Reproduisez tel quel le passage du texte sur le jeu vidéo en Chine, de « Vous attendez-vous à » à « hors de Chine ? ».

Texte:
»»

Qu’est-ce qui explique ce boom ?

La première raison, c’est que beaucoup plus d’entreprises font l’effort de localiser les jeux en chinois. La seconde, c’est l’usure du free-to-play. On sent une envie de jouer un peu à autre chose. La troisième, c’est Steam qui commence à se faire une petite place en Chine. On voit aussi des youtubeurs chinois qui donnent envie à leur audience d’essayer des titres différents de ce qu’on leur sert depuis dix ans.

Pourquoi les joueurs chinois ne sont-ils plus fermés au modèle premium ?

Leur pouvoir d’achat grimpe. Là où le premium marche le plus, c’est dans les pays développés. On se retrouve en Chine avec des dizaines de millions de joueurs qui n’ont plus de problème avec l’idée de payer pour jouer. Il faut tout de même diviser les prix par trois. Ce que l’on vend 10 euros ici, il sera à l’équivalent de 3,50 euros en Chine.

Enfin, le dernier point, c’est le gros travail de fond de géants locaux comme Tencent ou NetEase. Ces acteurs-là ont accès à une audience faramineuse, et possèdent leur boutique en ligne avec leurs propres jeux premium.

Vous attendez-vous à ce que les géants comme Tencent, déjà numéro un mondial en chiffre d’affaires, viennent concurrencer les plates-formes occidentales hors de Chine ?

Si l’on regarde ce qu’ils sont en train de faire, oui. Ils développent actuellement leur propre client de type Steam [la principale plate-forme mondiale de distribution de jeux ordinateurs] pour la Chine, WeGame. Ils prennent des participations de l’ordre de 5-10 % dans plein d’entreprises occidentales, comme [l’éditeur suédois] Paradox. Cela va leur permettre d’inciter ces derniers, le moment venu, à publier en priorité sur leur plate-forme. Si j’étais le PDG de Tencent, c’est ce que je ferais : j’ai une position sur la Chine, j’investis dans des développeurs occidentaux pour les distribuer en Chine dans un premier temps, et à un moment donné j’ouvre à l’Occident, avec des moyens et des exclusivités. C’était exactement le modèle de Steam au départ.

««

Extraits des entrées:
»»

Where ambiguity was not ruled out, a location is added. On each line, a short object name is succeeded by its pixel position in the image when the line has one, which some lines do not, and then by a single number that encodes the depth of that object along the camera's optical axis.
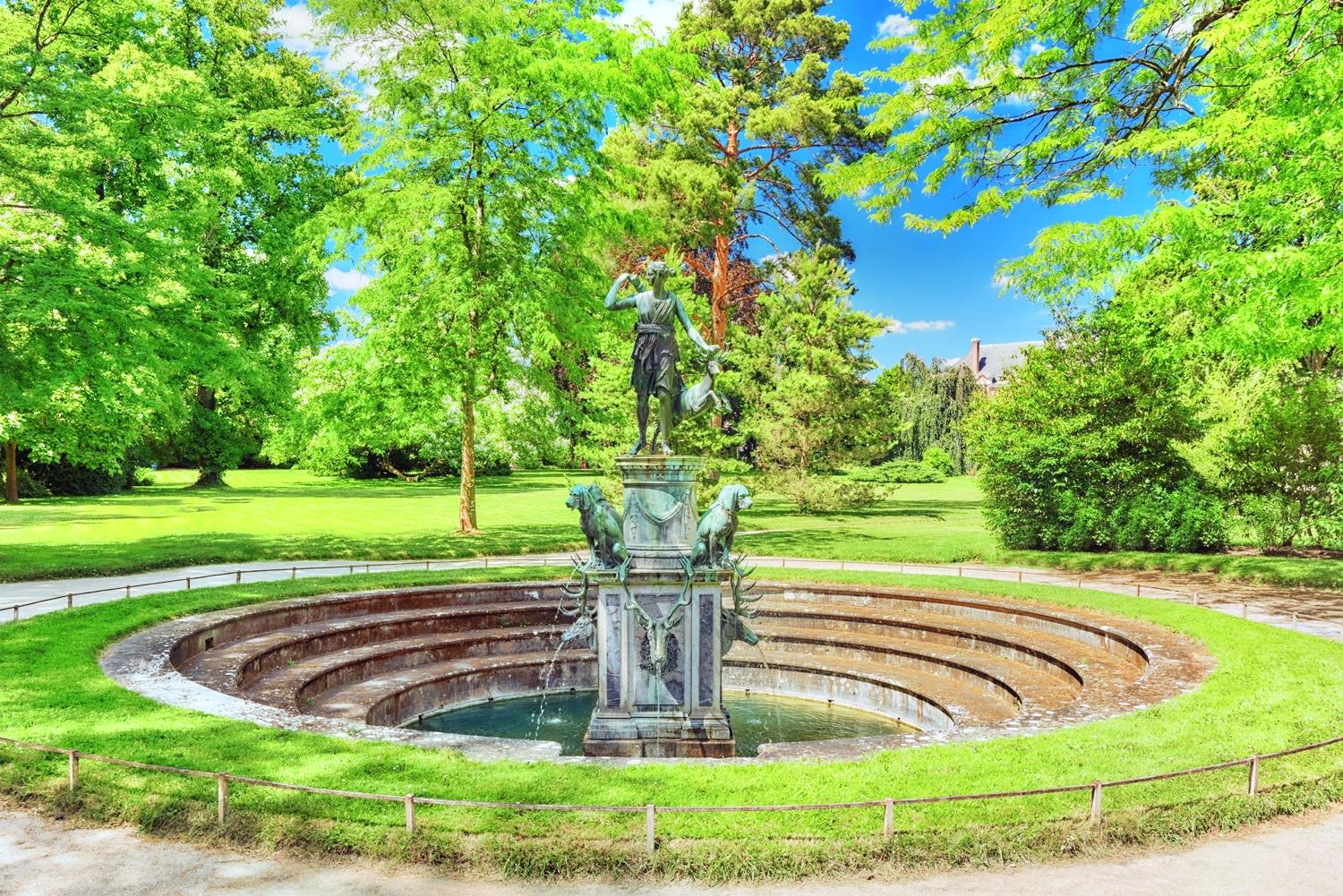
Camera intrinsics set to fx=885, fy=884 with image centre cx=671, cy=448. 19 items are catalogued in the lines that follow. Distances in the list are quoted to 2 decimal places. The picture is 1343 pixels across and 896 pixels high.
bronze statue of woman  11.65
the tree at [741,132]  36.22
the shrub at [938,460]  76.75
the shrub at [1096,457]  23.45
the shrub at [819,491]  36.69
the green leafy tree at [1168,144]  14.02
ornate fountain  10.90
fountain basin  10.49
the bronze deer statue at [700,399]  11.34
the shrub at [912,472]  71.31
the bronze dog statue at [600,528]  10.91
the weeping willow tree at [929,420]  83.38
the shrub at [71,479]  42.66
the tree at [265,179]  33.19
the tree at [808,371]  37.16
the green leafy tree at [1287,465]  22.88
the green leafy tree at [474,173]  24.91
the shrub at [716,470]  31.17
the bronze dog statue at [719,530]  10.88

««
»»

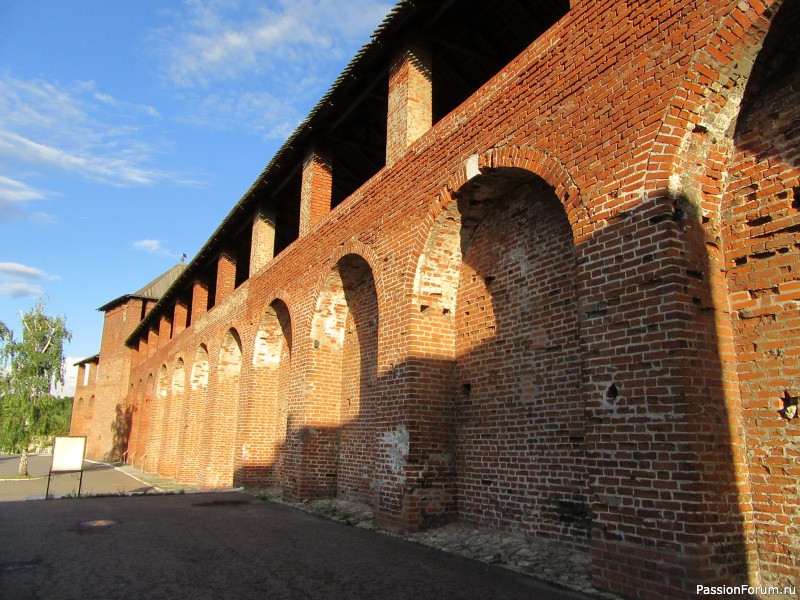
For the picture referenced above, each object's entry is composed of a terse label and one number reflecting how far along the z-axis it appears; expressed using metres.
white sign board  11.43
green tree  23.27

««

Résultat obtenu:
Vous attendez-vous à ce que les géants comme Tencent, déjà numéro un mondial en chiffre d’affaires, viennent concurrencer les plates-formes occidentales hors de Chine ?